[Stored items]
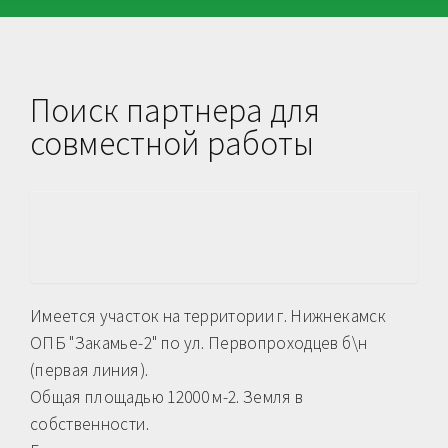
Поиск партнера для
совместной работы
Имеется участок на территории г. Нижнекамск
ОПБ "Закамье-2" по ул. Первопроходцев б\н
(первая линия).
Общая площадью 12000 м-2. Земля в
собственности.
...
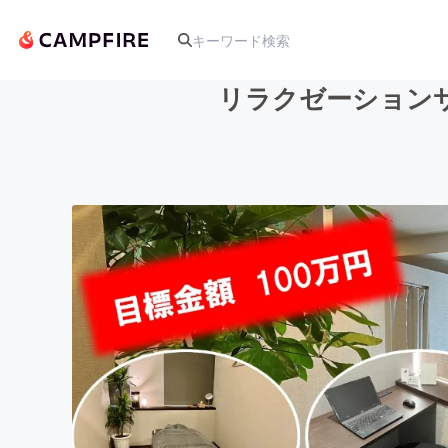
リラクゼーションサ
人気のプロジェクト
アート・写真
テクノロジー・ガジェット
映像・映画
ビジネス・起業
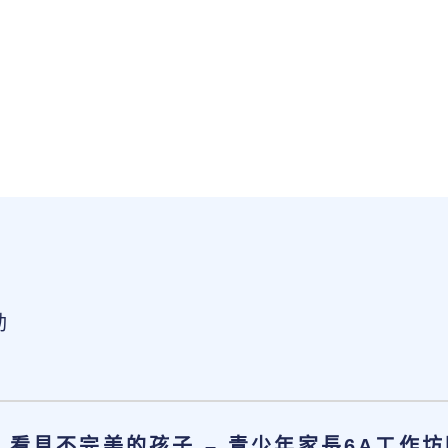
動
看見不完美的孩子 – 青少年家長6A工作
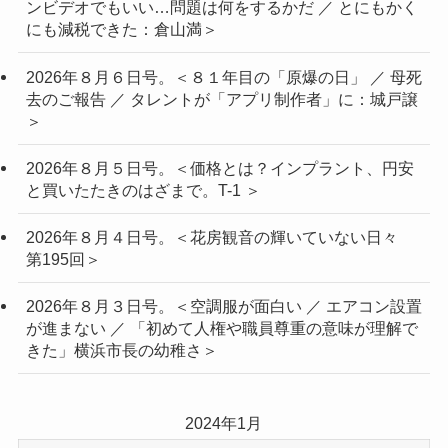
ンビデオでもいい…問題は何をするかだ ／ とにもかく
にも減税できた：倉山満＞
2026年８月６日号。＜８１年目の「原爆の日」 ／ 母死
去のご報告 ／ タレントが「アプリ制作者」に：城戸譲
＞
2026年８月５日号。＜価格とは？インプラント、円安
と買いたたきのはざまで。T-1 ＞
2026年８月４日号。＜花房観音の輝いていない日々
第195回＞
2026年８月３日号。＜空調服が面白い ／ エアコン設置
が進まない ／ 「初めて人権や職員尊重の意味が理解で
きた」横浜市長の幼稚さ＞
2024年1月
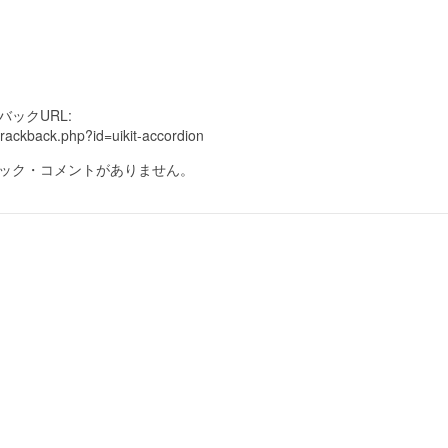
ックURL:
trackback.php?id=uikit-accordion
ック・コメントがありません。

**Exercise**.
Repeat only the stretch of data above that runs from the line with "看見不完美的孩子 – 青少年家長6A工作" to the line with "ック・コメントがありません。". Keep both end lines; exclude pictures.

**Result below**.
看見不完美的孩子 – 青少年家長6A工作
ンビデオでもいい…問題は何をするかだ ／ とにもかく
にも減税できた：倉山満＞
2026年８月６日号。＜８１年目の「原爆の日」 ／ 母死
去のご報告 ／ タレントが「アプリ制作者」に：城戸譲
＞
2026年８月５日号。＜価格とは？インプラント、円安
と買いたたきのはざまで。T-1 ＞
2026年８月４日号。＜花房観音の輝いていない日々
第195回＞
2026年８月３日号。＜空調服が面白い ／ エアコン設置
が進まない ／ 「初めて人権や職員尊重の意味が理解で
きた」横浜市長の幼稚さ＞
2024年1月
ックURL:
trackback.php?id=uikit-accordion
ック・コメントがありません。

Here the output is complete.